If you're planning to add some of this new material to the article, I'd suggest that you not include the Usenet posting (since it's not considered a reliable source) but the other papers would be good to include as references. It would be especially interesting if you can identify any discovery made by Tim Coe that was different or in addition to what Thomas Nicely reported. The article is surprisingly thin on the technical details of the problem. Possibly a few more sentences might be added by someone who could fully digest the references. EdJohnston (talk) 02:52, 25 March 2008 (UTC)[reply]

I have asked about the newsgroup posting at WP:Reliable_sources/Noticeboard#A_reliable_newsgroup_posting. This newsgroup cost Intel millions of dollars. -- SWTPC6800 (talk) 03:02, 25 March 2008 (UTC)[reply]

It appears that Andy Grove, the Intel CEO, responded to this newsgroup.[[3]] -- SWTPC6800 (talk) 03:13, 25 March 2008 (UTC)[reply]

The two papers I was involved in concerning this bug was Coe et al as cited above and

Pratt, V.R., "Anatomy of the Pentium Bug", Proc. Theory and Practice of Software (TAPSOFT'95), Springer-Verlag Lecture Notes in Computer Science, volume LNCS 915, 97-107, Aarhus, Denmark, May 1995, available online at various places as a PDF by googling for the title, or just click on the copy at my website.

The latter paper expands on Coe's analysis of the bug, modifying it to account for additional details of the bug and in the process exposing previously hidden architectural details of the floating point unit (so the bug works a little like a linear accelerator, which reveals the structure of the nucleus by smashing particles together).

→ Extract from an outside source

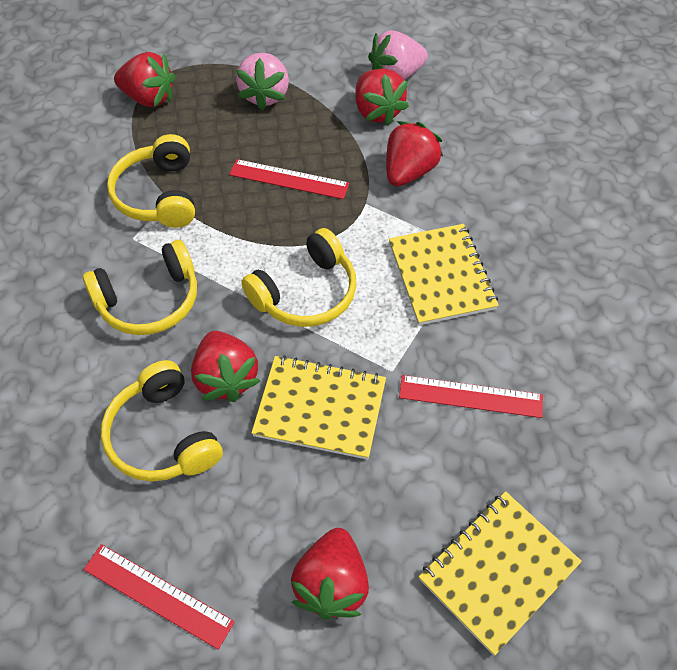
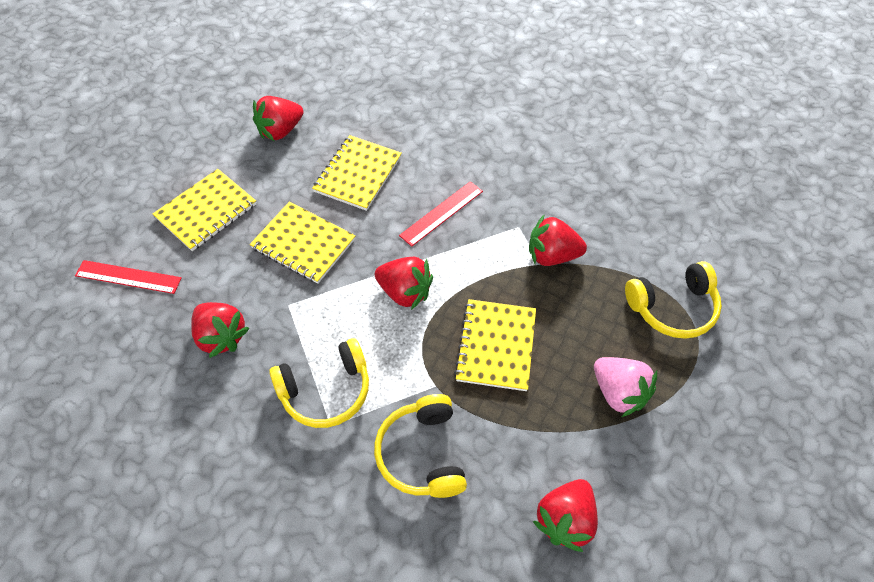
pink strawberry: 2 -> 1
red ruler: 3 -> 2
yellow headphones: 4 -> 3
yellow notebook: 3 -> 4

The bug was caused by a miscalculation of where to truncate the lookup table used with the SRT algorithm, resulting in a row of five 2's being cleared to zero. This row had an extremely low probability of being used during random testing (Intel estimated one error in 27,000 years) making it hard to detect. Intel's statistics postulate only random data; in my paper I show that if instead one starts out with only the number 1 and repeatedly combine it with itself using the four arithmetic operations chosen at random (for example 1+1 = 2, 1/2 = .5, .5+1 = 1.5, .5/1.5 = .333…, etc.) the probability of encountering the row rises dramatically, with the bug manifesting itself every few minutes. Another bad case is "bruised" integers less than a hundred, such as 23.999927 (as caused by rounding errors when the results were supposed to be exact integers), where the bug is encountered on average every 400 divisions! --Vaughan Pratt (talk) 17:50, 4 June 2008 (UTC)[reply]

Link?

Should a link or reference be included to this subject from wiki's "Math Coprocessor"? —Preceding unsigned comment added by 68.107.184.54 (talk) 13:31, 24 June 2008 (UTC)[reply]